In fact, my next female offspring shall be named this.

Yes, I have now doomed myself to bachelorhood until my death.

No, but really Eurafricaustralasia just rolls off the tongue.
Doesn’t it?
:dubious:

The debate as to which is a continent and which is an island reminds me somewhat of the debate about which is a boat and which is a ship.

At least the latter has some non-arbitrary line of demarcation.
Not so, continent vs island.

Perhaps it is more similar to the definitions of a mountain vs a hill.

It is as if Humanity created these linguistical distinctions before it had a complete understanding of the boundaries of the sets in question.

As if?

IT did. Europe is what lies north of the Mediterranean sea, Asia is east of it, and Africa is south of it. That was defined by the Mediterranean-centered civilizations of the antiquity. Obviously, America was added later.

I like where you are going with this but you didn’t take it far enough. North America and Asia aren’t nearly as separated as we tend to think of them. The Bering Strait is only 56 miles wide at one point and has islands in it. You can see Russian land from Alaskan land. You can even walk walk an unbroken path around most of the world from Chile to the U.S. to Russia into China and on to South Africa if you really want to if you don’t mind walking across ice for the Bering Strait part.

Therefore, I fight rampant continentalism in any form and say there is only one continent and just one ocean too

I like minimalism. I’m convinced. There’s one continent, and one ocean.

While you have an argument for North America and Asia (and ultimately the Americas and Afro-Eurasia) being one, I think you still have to count Antarctica and Australia as separate continents.

Why? They look like islands to me. They’re no where near as big as Afroeurasiamerica.

I was indoctrinated with the seven continent breakdown, but I never liked it. I never understood why Europe was separated from Asia other than because of convention. Even if we talk culture, it seems to me that Western Asia is as much different from East Asia culturally as Europe is, so the divide just doesn’t really make much sense. And if we go by landmass size, it’s fairly arbitrary as well, we just have to come up with a cut off, and while there is a decent drop off after Australia it leaves itself open to debate precisely because it could be drawn in any number of ways.
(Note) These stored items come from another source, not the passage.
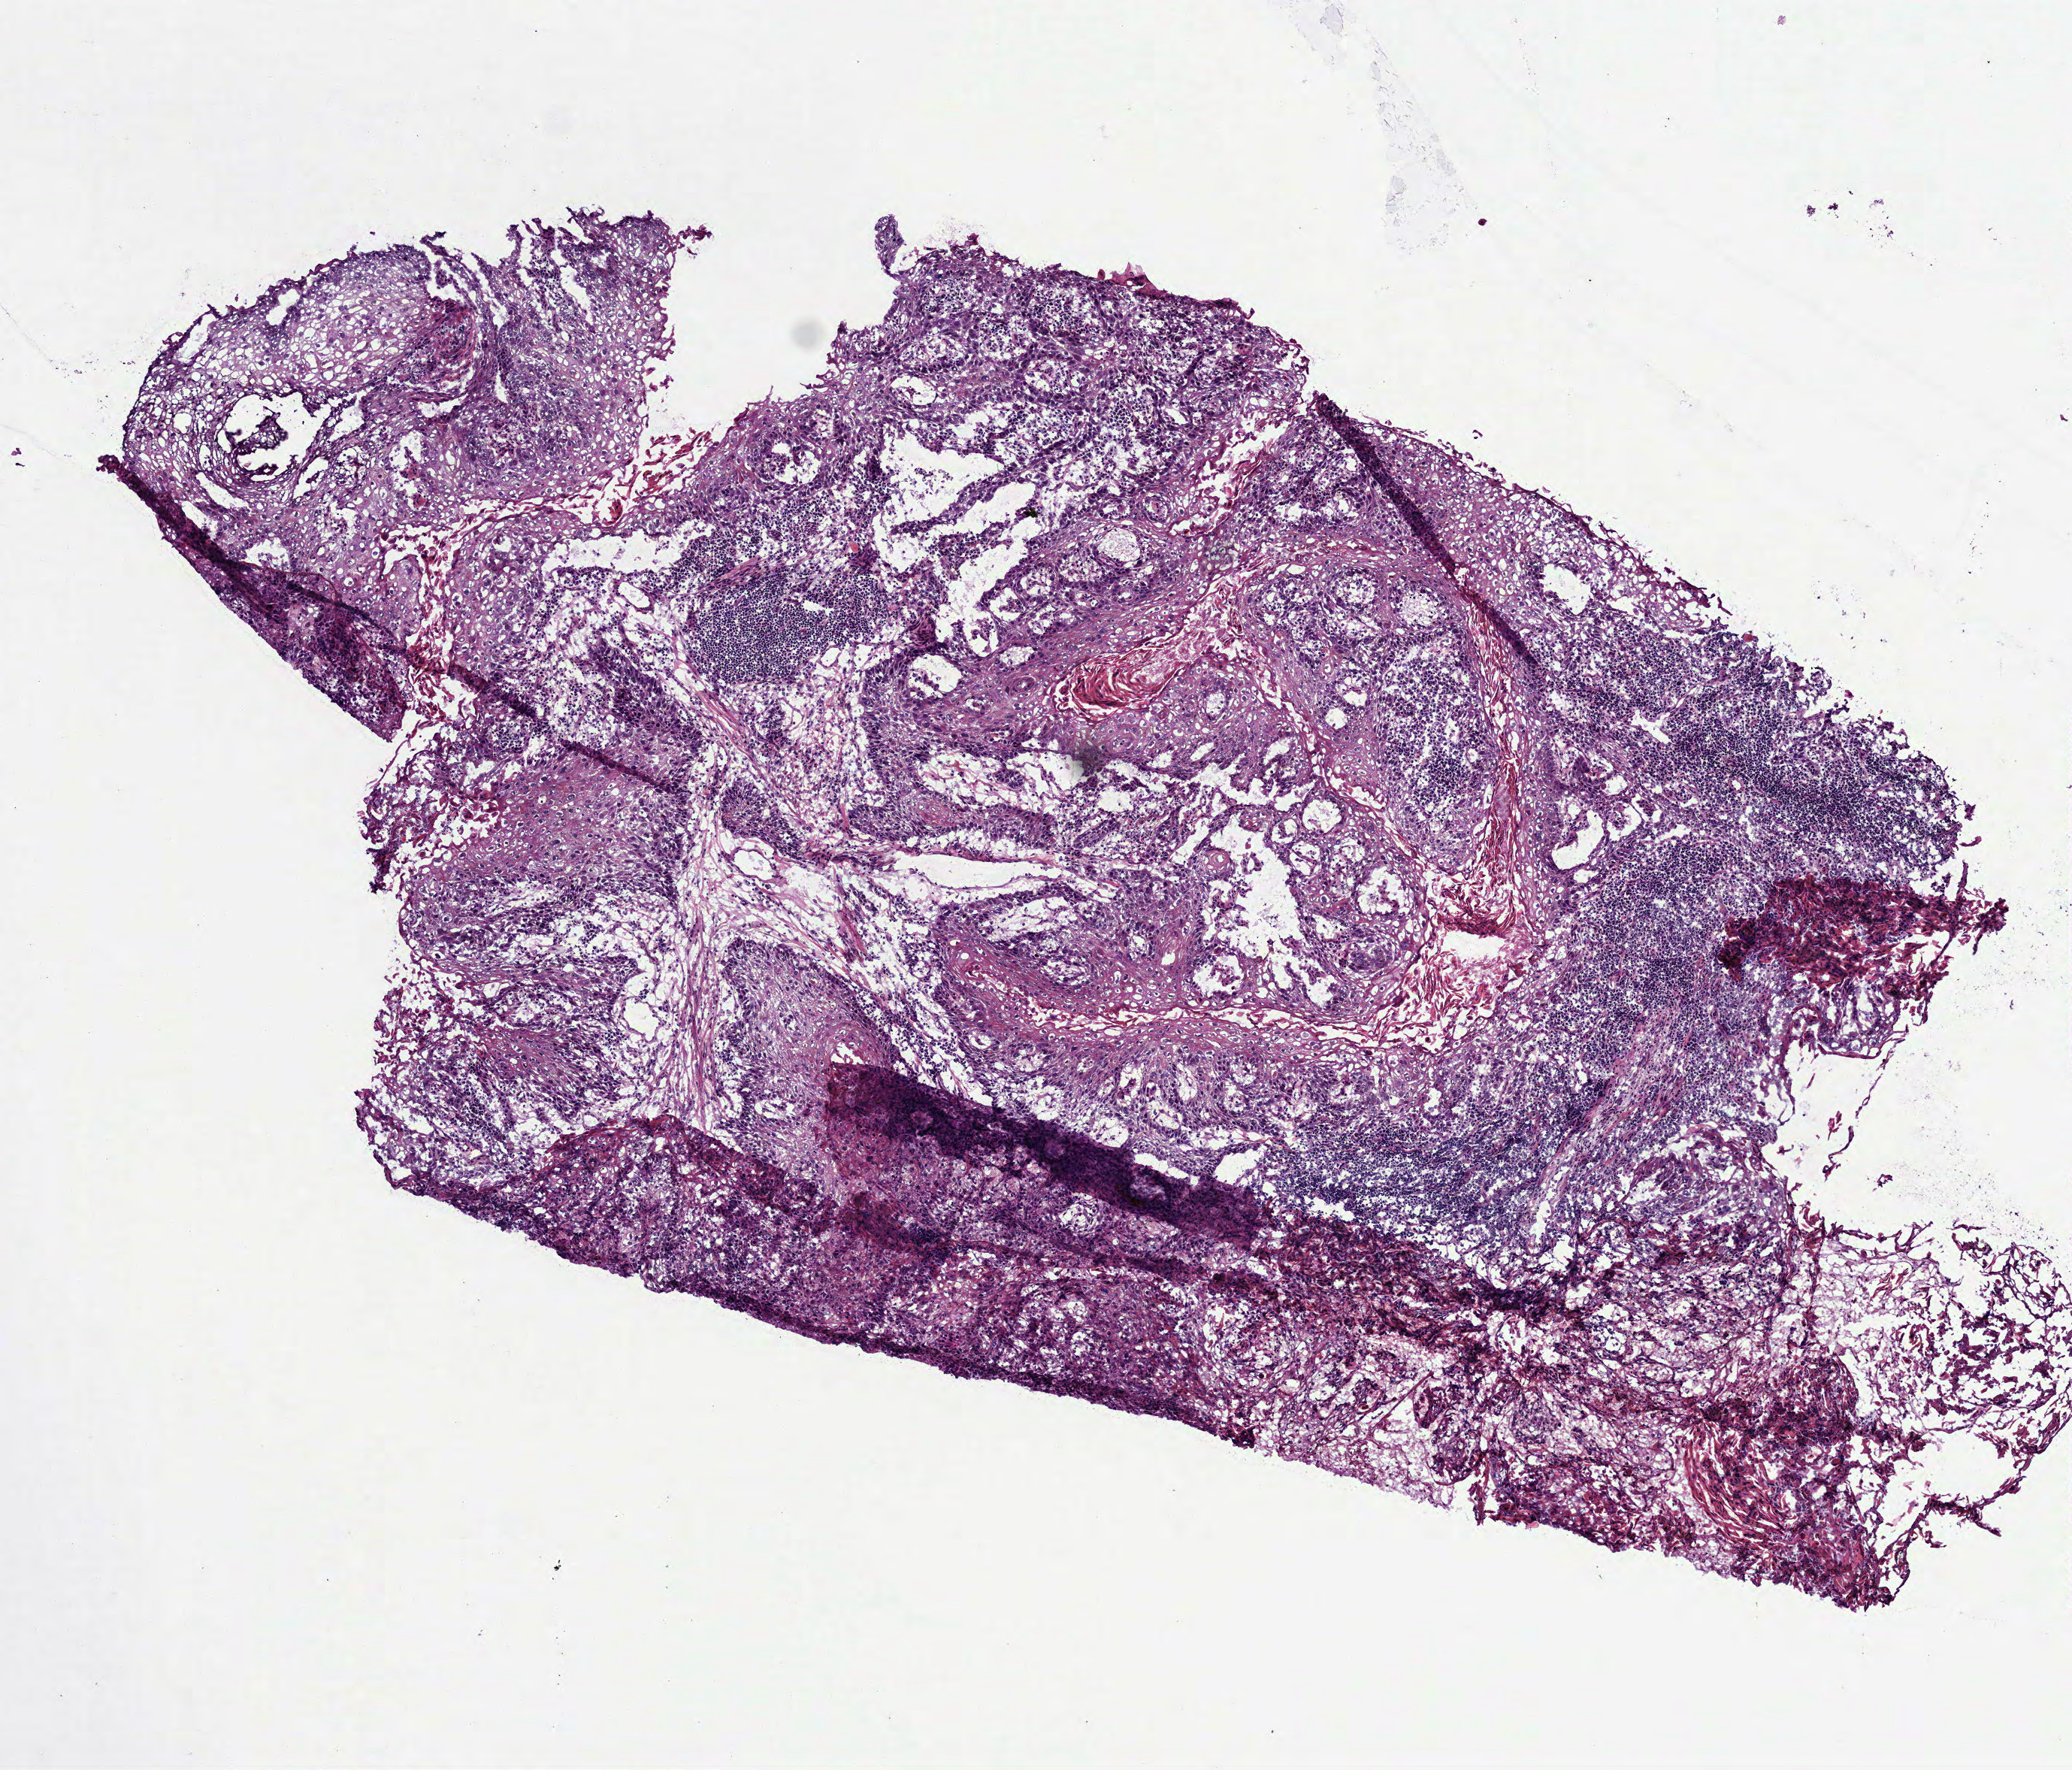
Hematoxylin and eosin (H&E) stained whole-slide image — whole scanned area (about 5.6 x 4.7 mm) shown as a low-resolution overview, frozen section from the top of the tissue portion, sample: primary tumour, head and neck. Patient: female, age at initial diagnosis 63 years. Histologic grade: G2 (moderately differentiated). Composition of this section per pathologist review: tumour cells 75%, tumour nuclei 60%, normal cells 0%, stromal cells 25%, necrosis 0%.
Pathologic diagnosis: Squamous cell carcinoma, NOS (larynx, NOS).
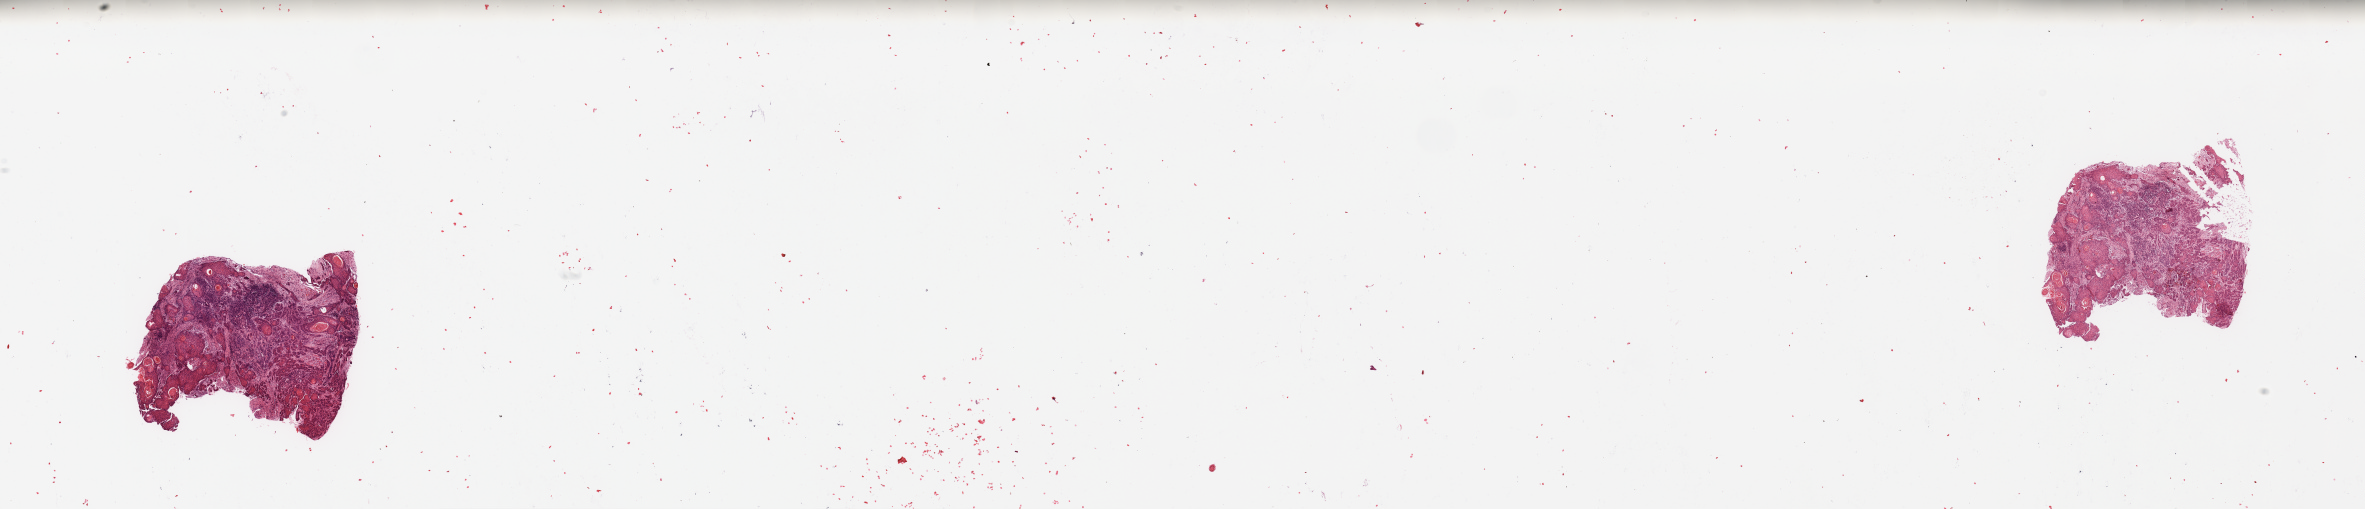
Digitized H&E-stained tissue section (whole slide) — a low-resolution overview of the entire scanned area, about 37.4 x 8.1 mm (from a 20x scan); head and neck, tissue type not recorded. 59-year-old male patient.
• patient diagnosis: Squamous cell carcinoma, NOS (floor of mouth, NOS)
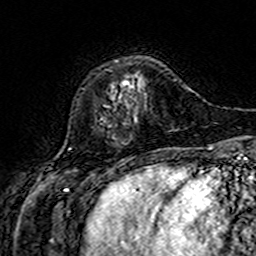
Breast MRI (dynamic contrast-enhanced), one axial slice. Slice 44 of 160 in the series (ordered by position). Cropped to one breast. Dynamic contrast-enhanced series, time point 2 of 7 at this slice position (early post-contrast). 3 T. TE 4.6 ms, TR 7.4 ms. 256 × 256 image matrix, field of view 144 × 144 mm. Female patient.
Annotated regions visible in this slice (semi-automatically segmented with operator editing):
- enhancing-tissue mask used for the functional tumour volume (all voxels passing the contrast-enhancement thresholds inside the analysis volume; usually the tumour): bounding box (x1, y1, x2, y2) in pixels: (124, 80, 129, 86)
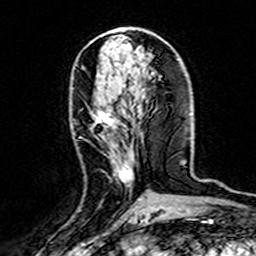
Breast MRI (dynamic contrast-enhanced), one axial slice; slice 69 of 160 in the series (ordered by position); cropped to one breast; dynamic contrast-enhanced series, time point 2 of 7 at this slice position (early post-contrast); 3 T; TE 4.6 ms, TR 7.4 ms; 1 mm slice thickness; 256 × 256 image matrix. Female patient.
Annotated regions visible in this slice (semi-automatically segmented with operator editing):
- enhancing-tissue mask used for the functional tumour volume (all voxels passing the contrast-enhancement thresholds inside the analysis volume; usually the tumour): bounding box (x1, y1, x2, y2) in pixels: (95, 108, 141, 200)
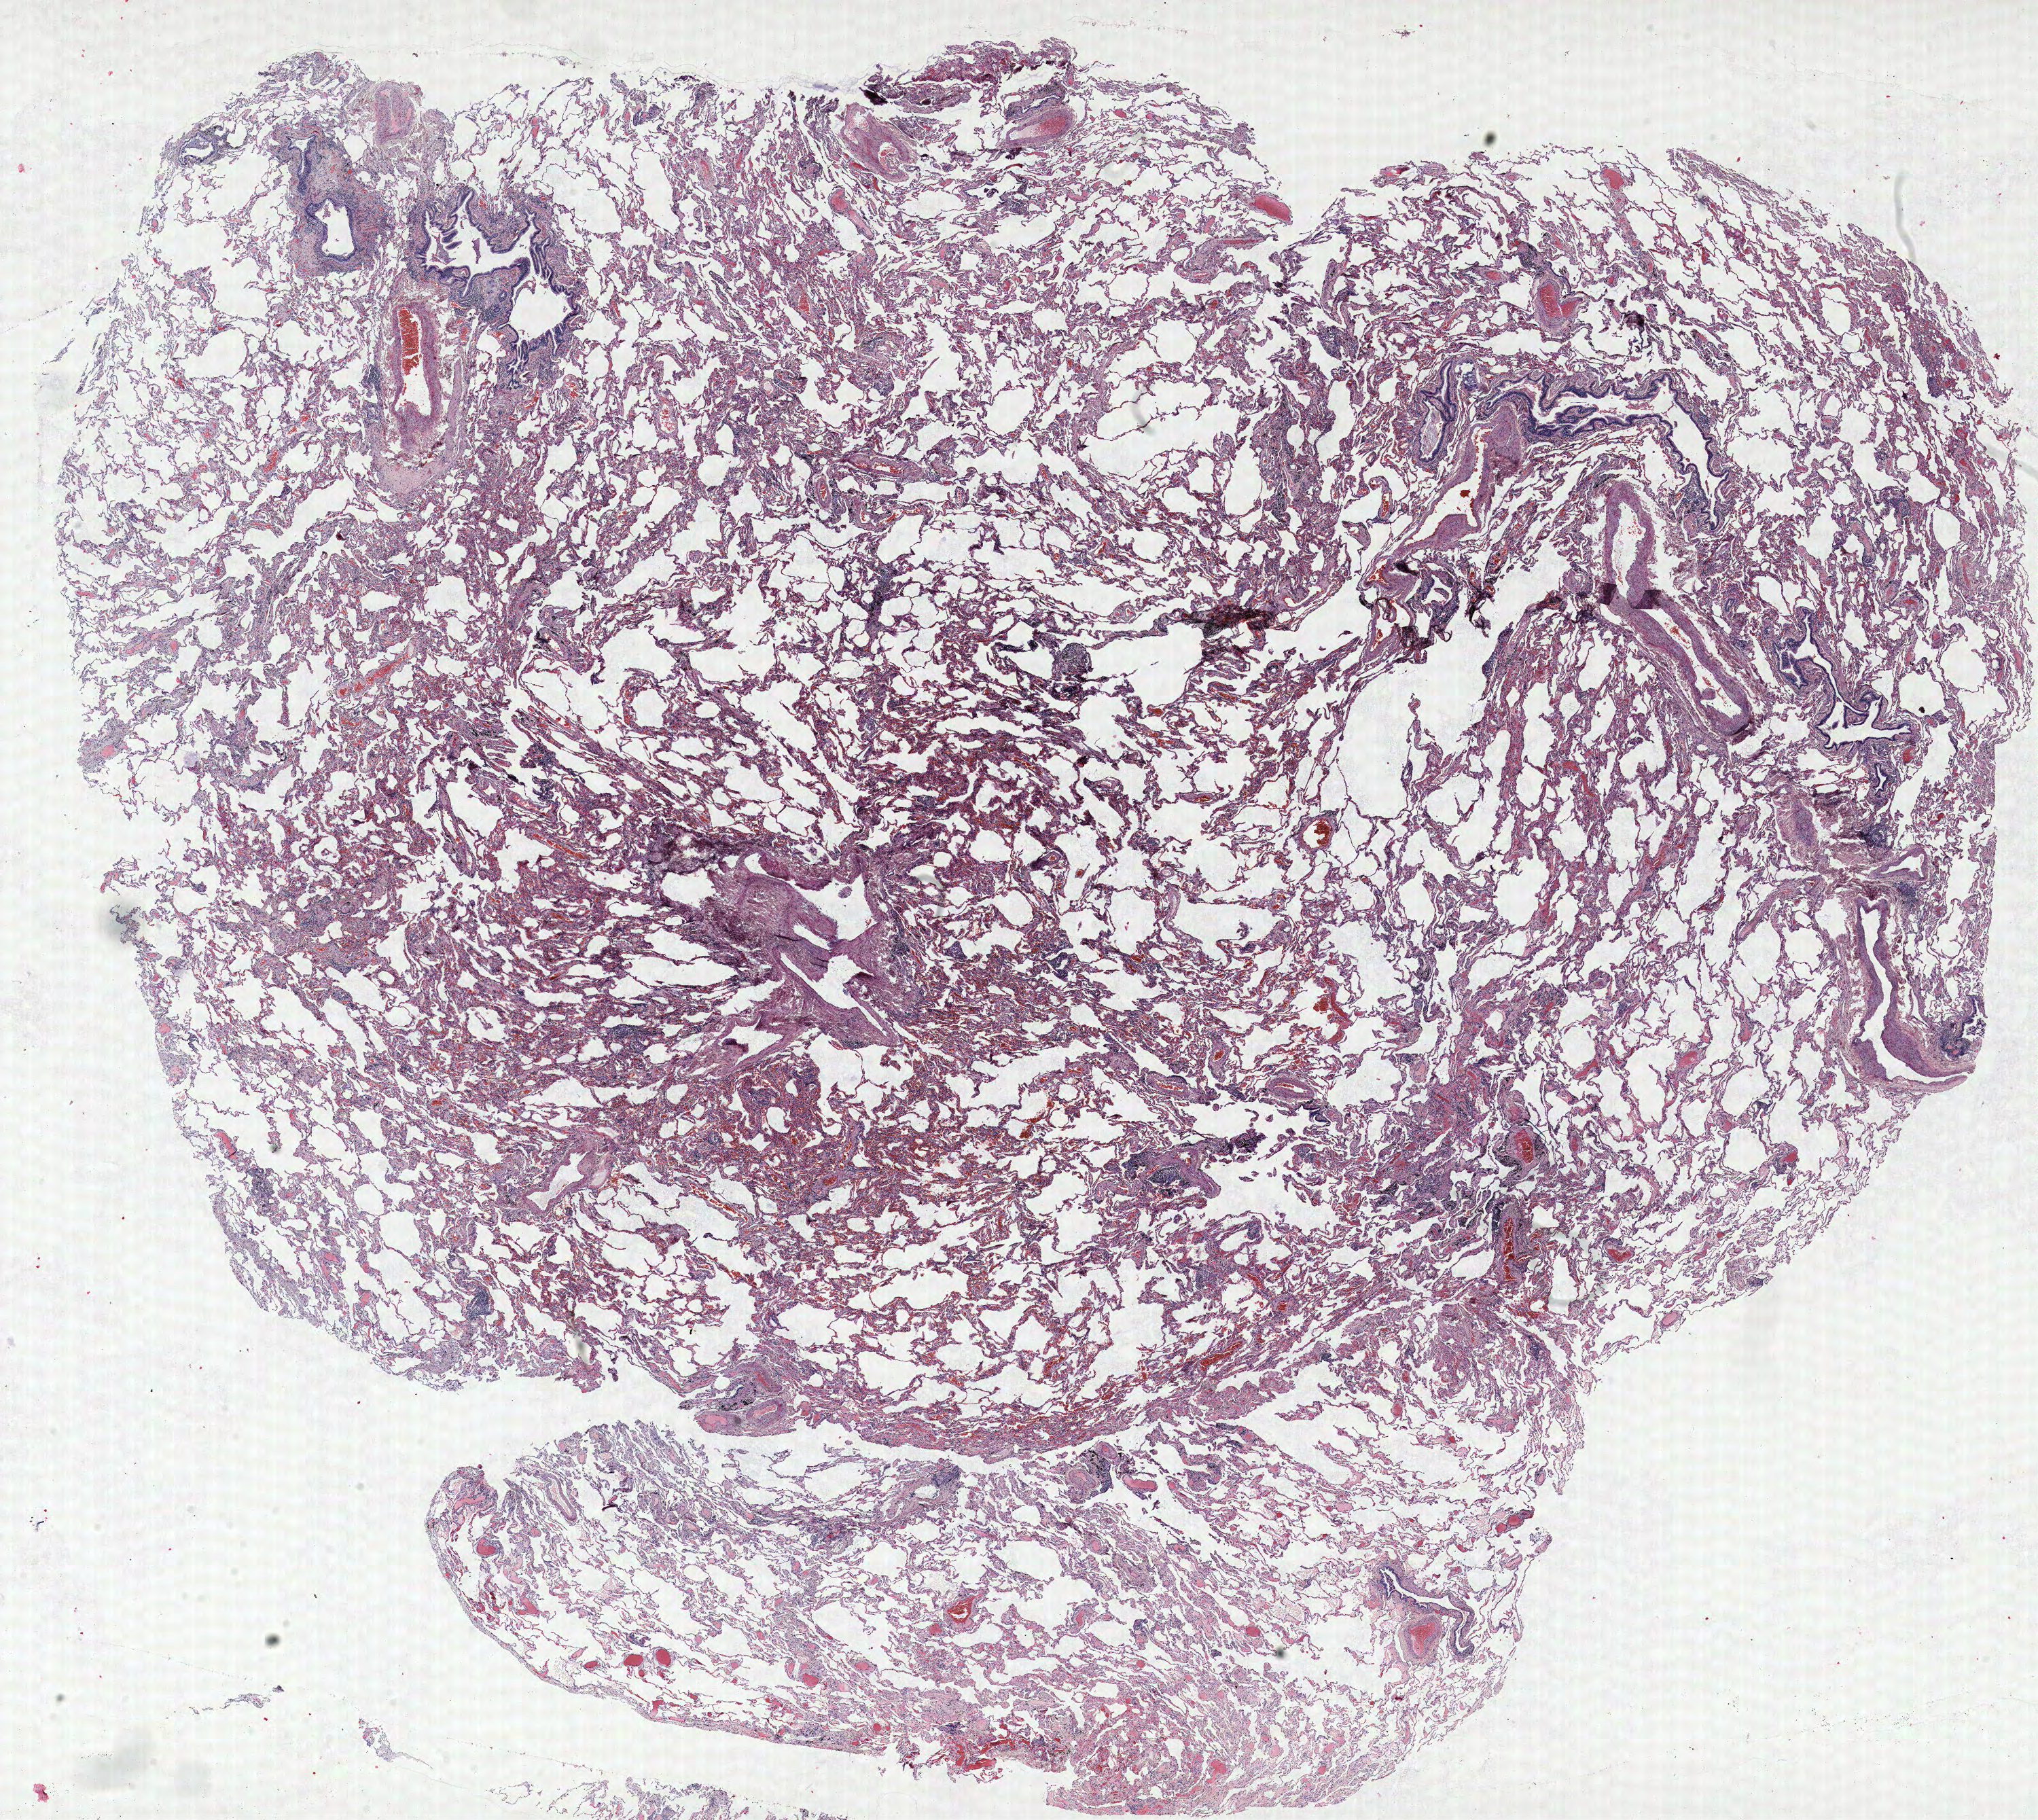
Whole-slide histology image, H&E-stained, a low-resolution overview of the entire scanned area, about 24.0 x 21.4 mm. FFPE section. Lung. Male, age 58 at enrolment. Former smoker at enrolment. Grade: poorly differentiated (G3).
• stage (AJCC 6th edition): IA
• ICD-O-3 topography: upper lobe of lung (C34.1)
• primary tumour location (clinical record): right upper lobe
• participant's lung-cancer diagnosis: Squamous cell carcinoma, NOS
• tumour size (pathology): 18 mm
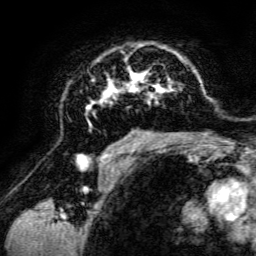
Breast MRI, one axial slice; cropped to one breast; dynamic contrast-enhanced series, time point 2 of 6 at this slice position (early post-contrast); 3 T; TE 4.7 ms, TR 8.9 ms; 1.2 mm slice thickness; 256 × 256 image matrix, field of view 180 × 180 mm. Female patient.
Outlined on this slice (semi-automatically segmented with operator editing):
- enhancing-tissue mask used for the functional tumour volume (all voxels passing the contrast-enhancement thresholds inside the analysis volume; usually the tumour): bounding box <85,43,197,142> (left, top, right, bottom; pixels)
To compare to the planets, when they redefined planets recently, they chose characteristics that, even if people disagree about whether they’re good properties by which to judge a planet, are at least, when applied, objective. It also makes it easier to apply the term planet when looking at other systems rather than having it too tailored toward only our system. So, why not pick some sort of objective criteria for continents too?

To that end, I’d suggest choosing the major landmass, if there is one, on a tectonic plate. It removes any distinction about relative size and how connected or unconnected various continents may be. Going off of a map I googled, that would leave us with these continents: Eurasia, Africa, North America, South America, Antarctica, Australia, Arabia, India. If you really don’t like the last two because they’re too connected to other masses, I suppose you could add some sort of equivalent to “mostly spherical” and “cleared orbit” with planets so as to non-arbitrarily remove them for clearly having significant connection to other much larger continents, but then you end up back at the well known 6 continent set with Eurasia.

Personally, I’d be okay with either of those much more than the 7 continent version.